The Tarsar Marsar Lake Trek encompasses a journey of two beautiful lakes situated at an altitude of 12500ft, surrounded by the peaks of the Kolahoi Mountains. The twin lakes, which flow in opposite directions, are separated by a mountain and known for their almond shape. Other than this, the trail is brimmed with green meadows, pristine rivers and enchanting mountains and valleys in Dachigam National Park. Trekking along the lakes with lucid blue sky gives an amazing view. The aim of Tarsar-Marsar Trek expedition is to trek from Sumbal in Sind Valley to Aru in Lidder Valley over Sonmasti Pass.
On arrival in Srinagar, travel to Aru, situated 12 km off Pahalgam. The drive takes about 3-4 hours drive to Aru via Pahalgam. Aru is regarded the main base for the Tarsar Marsar Trek. At Aru, you will be welcomed at a river-side camping zone, by the sweet flowing Lidder. There are lots of activities around town at Aru—from trout fishing in the Lidder, the Aru Biosphere Reserve to horseback riding and heliskiing in the winters.
Early morning we will start our trek following the Lidder River upstream. After a 9-10 km walk up soft slopes, the trail enters a thicket of conifers. This is the Nandekai village inhabited by seasonal, migrating shepherd people, and agrarian, foraging Gujjar community. We will now enter a tumbling meadow grassland. The trail then curves into another wooded area of gorgeous firs before coming out into the meadows of Lidderwat where the river flows clear watered. Our camp would be at a quiet spot close to the stream.
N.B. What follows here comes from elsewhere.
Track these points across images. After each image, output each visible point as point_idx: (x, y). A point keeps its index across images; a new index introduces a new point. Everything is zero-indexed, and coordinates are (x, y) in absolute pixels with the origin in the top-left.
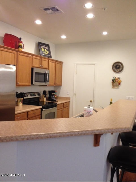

There will be enough time before sundown to walk around the peaceful fir tree shadowed Gujjar settlement.
We will start our 5-hour long trek in the morning. In a matter of half an hour, you will be finding yourself inside a forest of pines. Soon, you will find the stretch of Lidderwat breaching to the aperture of a vaster expanse of merging valleys and snowy elevations rising straight from the rim of the valleys. There will be multiple clear water streams cutting across our path where you can stop to refill drinking supplies. You will be directed towards Homwas. Hand in hand with the crystal waters flowing by our tracks, we now enter a different grassy landscape of Shekwas. A sweet night falls over the meadows.
The trail moves through a silken lawn of nature for sometime before finally taking a lunge over a humpbacked hill and after crossing through a few ridges, opens to a little peek of Tarsar’s magnetic blue waters. It takes a total of 5 hours to reach Tarsar from Shekwas and after the ridge, it’s another 3 hours, the view of the Lake widening as we go down succeeding smaller ridges. You need to cross the stream, jumping from boulder to boulder adventurously before finally gliding into green veldt around the lake where we would camp the night. Sink your feet deep into the soft grass and watch how the almond shaped waters reflects the passing hues of the sky as the day rolls on. Time seems to come to a standstill midst of such beauty and silence.
Another 5 km trek from Tarsar will take us to the adjoining Sundersar Valley through the Tarsar Pass. Here we will be apparently joining the meadows of Shekwas and Sundersar Valley. Trekking through the Tarsar Pass is actually a time saving but comparatively more hectic plan than descending to Shekwas first and heading to Sundarsar from there. Next, we go down to a valley bed to be greeted by a nomadic shepherd clan settlement. Our trail takes us through a high pass exit from this grassland to the next part covered with wildflowers. Later, trail over the stream ushers us into the Sundarsar Lake side, a flatland where we can camp at the end of this day.
Today, we will ascent higher up through Marsar Ridge. You can expect slippery snow patched in these rocks. At midday, the snow will melt and it’s going to be tricky walk. After covering a partly grass covered, partly snow sheeted rock trail over on the Pass, we slightly descend to a flatland that’s cut through by occasional water flows. The top of the ridge view reveals the translucent blue Marsar Lake lying somewhere down below. It has the same kind of almond shaped outline as Tarsar and almost as big. The Lake happens to overflow on one side and go down in a sweeping glacial stream down to a valley below. The snowmelts from the white cliffs feed its waters on one side and on another, the Dachigam forests starts. Now we descend back to Sundarsar camps and then to Homwas, trialing almost along the same way that we came by.
Starting off early morning today, we descend from Homwas to Aru, sweeping over the same enchanting meadow lands we had experienced on the first days, We will stop at Lidderwat to rest and lunch and then set off again towards Aru which is 10 km from Lidderwat to be covered over 4 hour approx. Our vehicle for Srinagar shall be waiting for us at Aru. We can expect to reach station within 8 in the night.